For now, however, the AOL unit has difficulties to work through in order to put two very difficult years behind it. When it announces its fourth quarter and 2002 earnings results on Jan. 29th, the company is also expected to disclose another major charge against earnings to reflect the lowered valuation of the AOL unit. The Washington Post, citing unnamed sources, reported Thursday that the charge would be $10 billion.

Last year, AOL Time Warner recorded a $54 billion write-down as part of its 2001 annual report in order to reflect the lowered valuation of the merger. The charge was considered the largest asset impairment write-off in corporate history.

In October, AOL Time Warner said it would restate $197 million in financial results for eight prior quarters as part of an internal probe of accounting practices from AOL's dot-com heyday during the late 1990s and early 2000.

Throughout the past year, as its advertising revenues declined, AOL has disclosed regulatory probes into how it booked advertising and commerce deals during the late 1990s and leading into the merger with Time Warner in 2001.

It has withstood a sharp drop in advertising and commerce revenues in 2002 and is expecting another 50 percent drop in ad/commerce revenues in 2003, as contracts, vestiges of dot-com companies striking long term deals, run their course.

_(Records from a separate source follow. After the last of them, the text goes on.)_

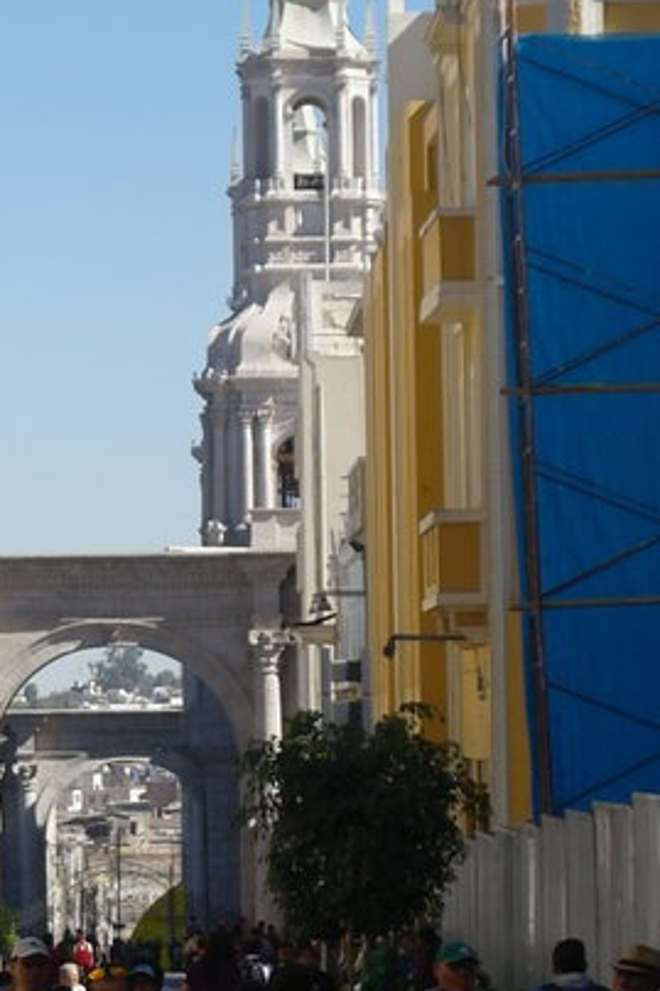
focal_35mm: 223
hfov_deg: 6.1
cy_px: 313
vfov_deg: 9.2
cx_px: 52
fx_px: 6137
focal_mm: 33
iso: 200
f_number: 7.1
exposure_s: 1/320
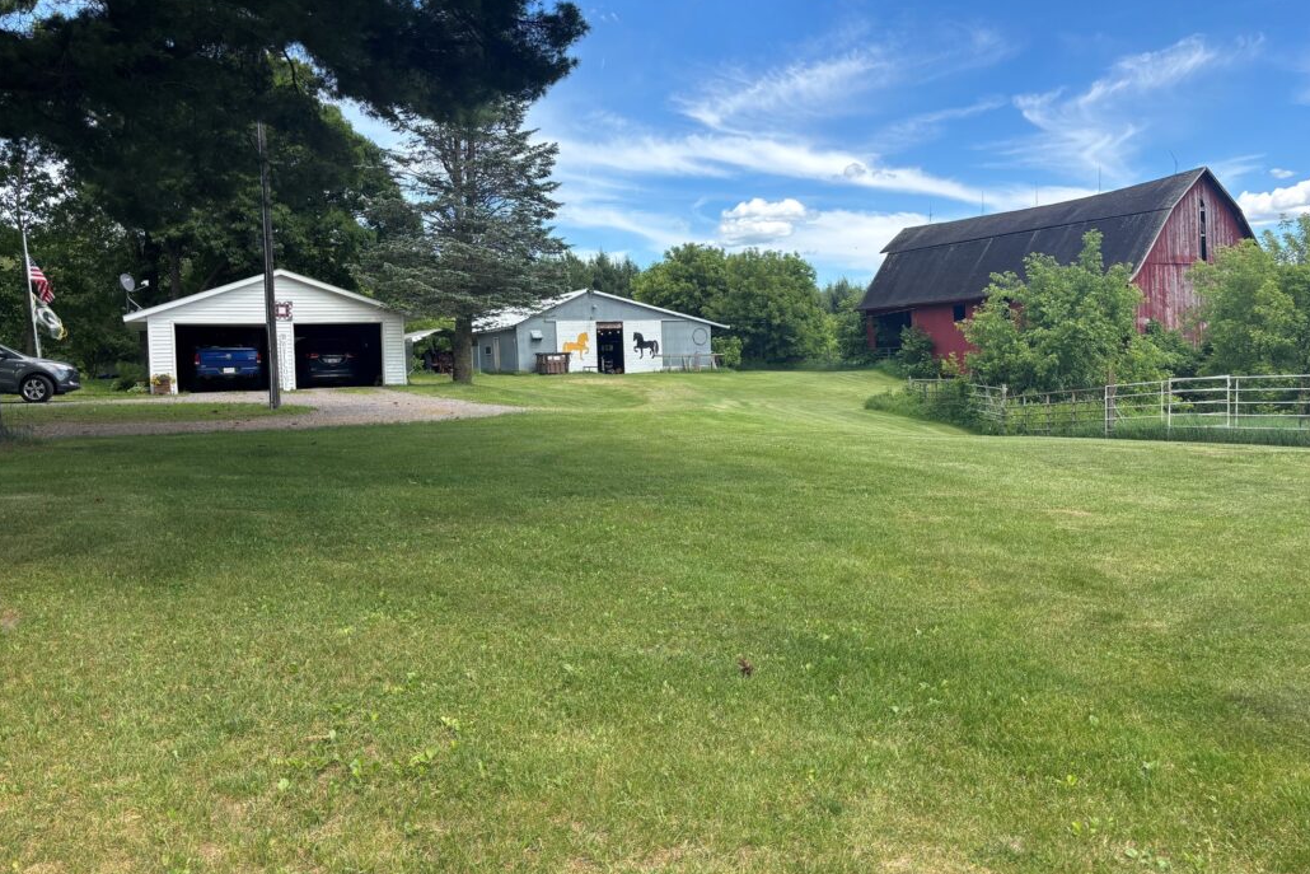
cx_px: 671
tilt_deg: -3.6
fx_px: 1019
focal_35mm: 28
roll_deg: +1.2
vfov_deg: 46.4
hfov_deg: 65.5
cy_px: 394
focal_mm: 5.96
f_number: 1.6
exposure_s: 1/1751
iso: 50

Case said "this company does not need distractions at this critical time, and given that some shareholders continue to focus their disappointment with the company's post-merger performance on me personally, I have concluded that we should take steps now to avoid the possibility of that effort hindering our ability to pull together as a team and focus fully on our businesses."

Analysts were largely positive about Case's decision to remain with the company as a director and as a member of a strategy committee that is charged with working on rejuvenating AOL Time Warner as a positive for the company.

After all, with 18 years experience building the present-day AOL into the world's largest ISP, with a 35 million-member subscriber base and annual revenues of about $9 billion, Case's input is seen as highly prized as the company works to leverage its online platform with other Time Warner media properties.

"It is not clear how this will impact management," Merrill's Cohen continued in a research note. "Does Dick Parsons (AOL Time Warner's CEO) move up to the chairman role or stay as CEO? Our view is that AOL Time Warner has extraordinary depth of management. On a more speculative note, this conceivably would open the door for strong outside management to enter the picture, e.g. Mel Karmazin as CEO should Dick Parsons become Chairman of the Board."

Investors had pushed up shares of AOL to $15.19, up over 2 percent, during mid-morning trading Monday.